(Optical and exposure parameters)
____________________

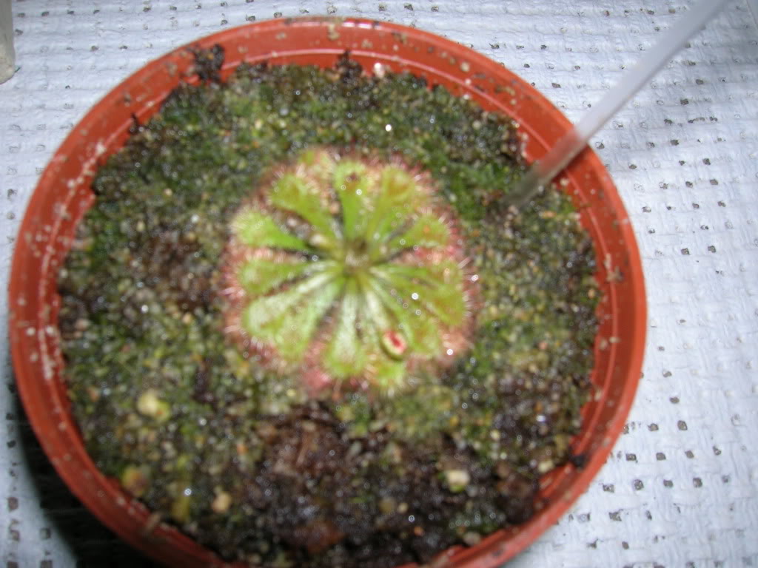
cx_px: 379
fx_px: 745
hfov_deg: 54.0
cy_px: 284
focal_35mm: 34
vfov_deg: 41.8
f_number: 4.9
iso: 50
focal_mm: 5.7
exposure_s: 1/60.1
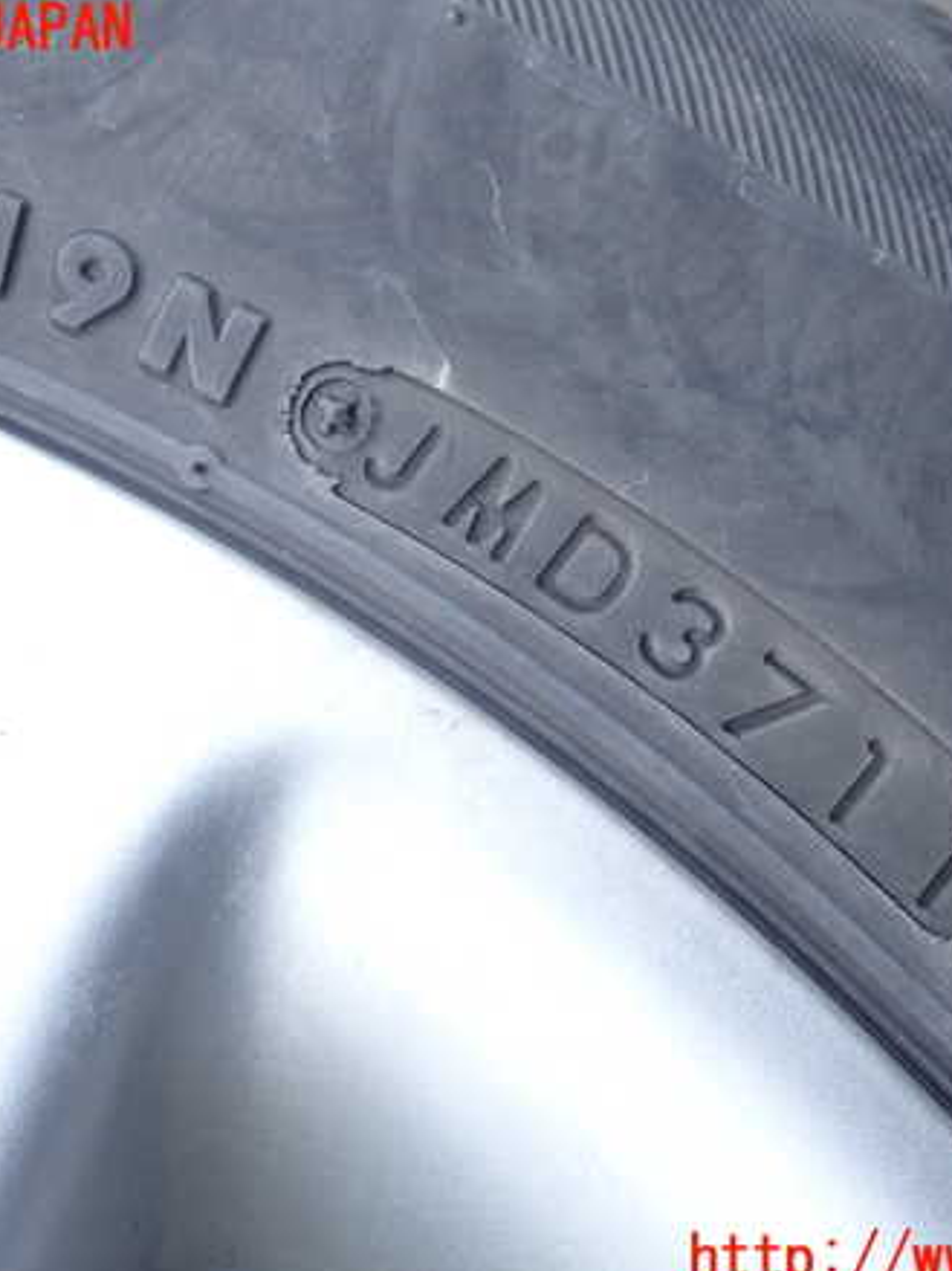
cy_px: 646
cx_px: 475
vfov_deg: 45.8
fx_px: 1504
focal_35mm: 41
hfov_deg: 35.1
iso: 200
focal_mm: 5.4
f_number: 2.3
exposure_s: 1/125
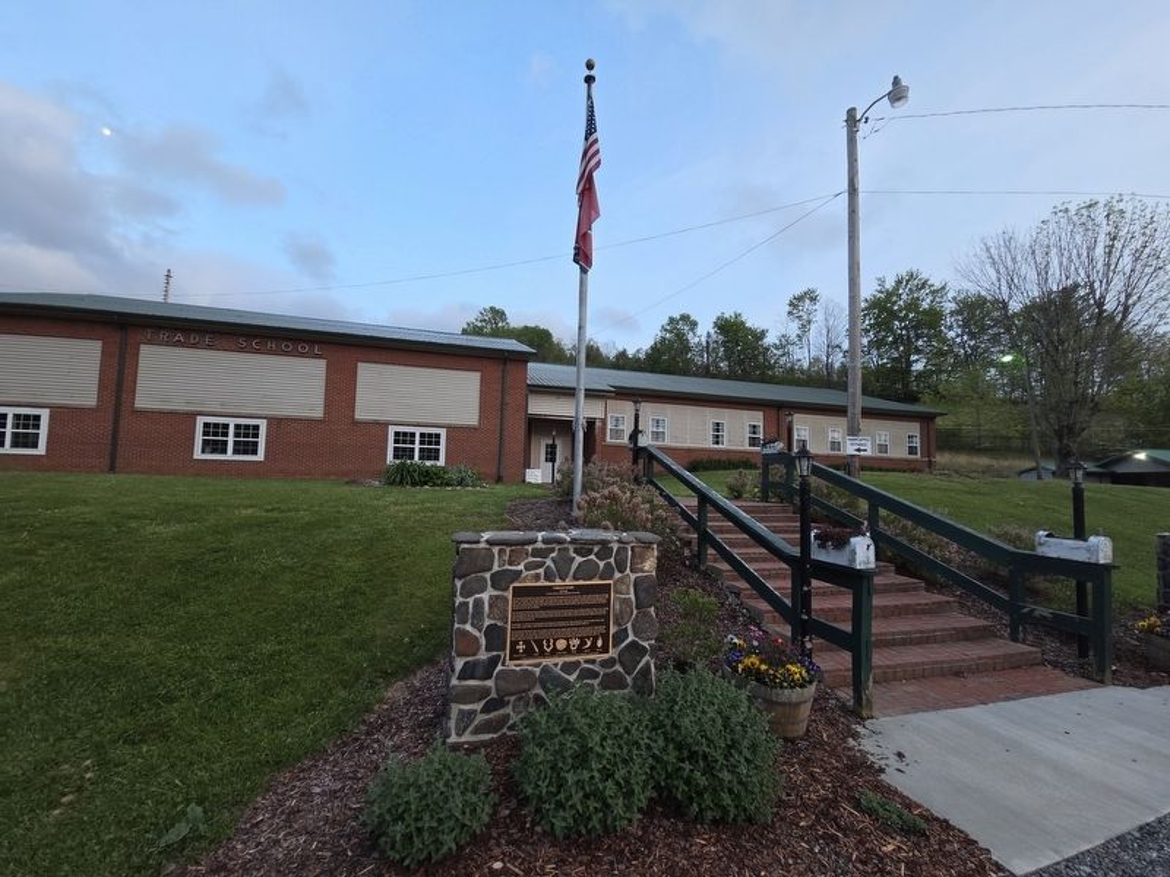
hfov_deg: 106.2
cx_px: 585
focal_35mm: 13
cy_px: 438
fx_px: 439
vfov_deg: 89.9
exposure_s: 1/120
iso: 100
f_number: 2.2
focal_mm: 2.2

____________________

The lines to repeat start at the one holding "focal_mm: 5.7" and run through the last line of the records above; write them out exactly, both ends included, but not the pictures.

_TASK ANSWER:_
focal_mm: 5.7
exposure_s: 1/60.1
cy_px: 646
cx_px: 475
vfov_deg: 45.8
fx_px: 1504
focal_35mm: 41
hfov_deg: 35.1
iso: 200
focal_mm: 5.4
f_number: 2.3
exposure_s: 1/125
hfov_deg: 106.2
cx_px: 585
focal_35mm: 13
cy_px: 438
fx_px: 439
vfov_deg: 89.9
exposure_s: 1/120
iso: 100
f_number: 2.2
focal_mm: 2.2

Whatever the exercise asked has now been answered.